The starting point for this initiative is the premise that North Sea activities are deeply influenced by imperial logics and practices, necessitating a re-evaluation of the North Sea as a frontier space intimately connected with the practices and logics of exploitation and expropriation developed in the former European colonies. These imperial logics, practices, and actors laid the foundation for transforming the North Sea into an extraction frontier from during the 20th century into the 21st. Applying the concept of imperialism to the North Sea's extractive history does not equate the region's activities with the atrocities committed by imperial powers around the world.
Instead, this initiative wishes to examine how the North Sea emerged as an extractive frontier, especially in the postwar world order, through for instance, the geo-politics, capital, knowledge, material, and technologies of European imperial enterprises.
The Ghosts of Empire in the North Sea research collective is a collaborative platform to enable multidisciplinary research across the social sciences and humanities that explores the continuities of imperial logics, practices and actors in the development of North Sea extraction past, present, and future.
As a research collective we have no PI or lead researchers. The research collective lives through its members and their engagement and collaboration with artists, writers, social movements, etc. is also highly appreciated. So, if you want to get involved please let us by contacting Associate Professor Anders Riel Müller.
*The initiative is partly funded by a grant from the Green Transition Seed Fund at UiS.
Call for Abstracts: Workshop November 26-27
This workshop explores how the North Sea emerged as an extractive frontier especially in the post-World War II world order, for instance through the geo-politics, capital, knowledge, and technologies of European imperial enterprises.
It aims to shed light on imperial logics embedded in extractive activities within the North Sea in order to rethink the North Sea as a space for Northern European imperial ambitions. This reconsideration is prompted by the perplexing narrative portraying North Sea oil and gas as a cleaner and greener fossil fuel. Notably, this perspective has been championed by Norway, for example, positioning Norwegian oil and gas extraction as the superior fossil fuel alternative. However, these arguments for the continuation of offshore oil and gas activities in the Norwegian continental shelf reflect racist imperial legacies that re-describe activities around the North Sea as "better" than other oil and gas sites in for example the Global South.
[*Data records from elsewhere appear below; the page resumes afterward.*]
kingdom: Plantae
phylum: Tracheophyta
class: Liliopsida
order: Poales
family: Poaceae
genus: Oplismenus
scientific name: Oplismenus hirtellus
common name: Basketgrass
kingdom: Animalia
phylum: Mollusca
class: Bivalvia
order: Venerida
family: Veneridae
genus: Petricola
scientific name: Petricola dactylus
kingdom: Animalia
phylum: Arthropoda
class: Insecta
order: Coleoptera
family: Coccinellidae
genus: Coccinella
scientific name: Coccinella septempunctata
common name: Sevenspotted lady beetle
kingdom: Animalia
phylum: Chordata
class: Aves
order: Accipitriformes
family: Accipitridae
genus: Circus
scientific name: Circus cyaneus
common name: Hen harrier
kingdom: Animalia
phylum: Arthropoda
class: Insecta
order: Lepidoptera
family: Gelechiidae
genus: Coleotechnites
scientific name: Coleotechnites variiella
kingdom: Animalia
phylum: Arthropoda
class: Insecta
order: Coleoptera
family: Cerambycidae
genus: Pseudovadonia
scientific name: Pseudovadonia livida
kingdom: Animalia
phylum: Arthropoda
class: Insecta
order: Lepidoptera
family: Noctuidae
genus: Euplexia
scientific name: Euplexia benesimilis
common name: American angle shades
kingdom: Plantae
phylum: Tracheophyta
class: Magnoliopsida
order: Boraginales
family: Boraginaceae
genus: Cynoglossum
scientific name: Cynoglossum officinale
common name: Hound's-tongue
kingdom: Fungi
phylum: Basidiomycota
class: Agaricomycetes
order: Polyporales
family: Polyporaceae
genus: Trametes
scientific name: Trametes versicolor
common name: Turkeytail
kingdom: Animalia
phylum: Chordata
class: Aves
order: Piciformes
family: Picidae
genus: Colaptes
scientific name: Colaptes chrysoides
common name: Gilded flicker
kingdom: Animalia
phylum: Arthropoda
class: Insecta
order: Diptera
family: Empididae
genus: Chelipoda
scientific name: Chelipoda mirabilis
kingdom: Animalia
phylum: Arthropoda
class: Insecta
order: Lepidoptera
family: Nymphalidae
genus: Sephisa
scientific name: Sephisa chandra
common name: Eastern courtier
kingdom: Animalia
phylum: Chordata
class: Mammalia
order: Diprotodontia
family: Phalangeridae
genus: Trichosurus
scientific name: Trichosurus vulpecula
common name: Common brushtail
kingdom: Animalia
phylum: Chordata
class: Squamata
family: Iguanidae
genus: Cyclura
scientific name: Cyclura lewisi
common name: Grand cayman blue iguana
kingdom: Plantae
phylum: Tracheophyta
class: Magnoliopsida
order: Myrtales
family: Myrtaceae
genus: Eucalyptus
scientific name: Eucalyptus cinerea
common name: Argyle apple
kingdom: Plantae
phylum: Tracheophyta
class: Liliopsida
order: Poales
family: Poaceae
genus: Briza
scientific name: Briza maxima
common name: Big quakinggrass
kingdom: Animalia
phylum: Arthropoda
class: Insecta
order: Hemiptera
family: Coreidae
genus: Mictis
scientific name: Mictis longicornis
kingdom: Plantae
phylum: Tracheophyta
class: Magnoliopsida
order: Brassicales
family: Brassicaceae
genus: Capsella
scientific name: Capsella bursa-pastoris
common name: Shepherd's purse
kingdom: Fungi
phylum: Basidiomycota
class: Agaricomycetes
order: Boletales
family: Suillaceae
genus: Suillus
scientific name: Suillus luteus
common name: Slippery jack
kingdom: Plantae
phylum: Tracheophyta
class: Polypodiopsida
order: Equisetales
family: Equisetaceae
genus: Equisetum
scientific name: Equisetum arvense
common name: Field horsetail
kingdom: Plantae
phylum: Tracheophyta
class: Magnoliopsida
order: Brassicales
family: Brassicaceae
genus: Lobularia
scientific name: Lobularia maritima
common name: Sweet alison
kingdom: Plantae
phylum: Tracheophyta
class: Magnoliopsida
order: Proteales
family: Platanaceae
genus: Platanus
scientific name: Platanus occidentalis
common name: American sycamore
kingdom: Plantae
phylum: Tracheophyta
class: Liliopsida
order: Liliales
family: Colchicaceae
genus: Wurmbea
Our central argument contends that North-Sea activities are deeply influenced by imperial logics and practices, necessitating a re-evaluation of the North Sea as a frontier space intimately connected with the exploitation and expropriation that took place in the former European colonies. These imperial logics, practices, and actors laid the foundation for transforming the North Sea into an extractive frontier starting in the 20th and continuing into the 21st century. How can we confront and rethink the concept of imperialism in the context of the North Sea's extractive history? How are the region's activities connected to imperial powers around the world?
We are inviting abstracts of maximum 3800 characters (including spaces) that fall within the scope of the workshop. Abstracts should be submitted by September 1st, 2025 via this link: nettskjema.no/a/ghosts.
Selected abstracts will be invited to a workshop in Stavanger Norway November 26-27, 2025. If selected, you are expected to submit a draft paper of 3000-4000 words no later than November 15th, 2025. The selected abstracts will be considered for a special issue or anthology.
We have a very limited budget for travel. If you require travel funds to join the workshop, please indicate this when you submit your abstract.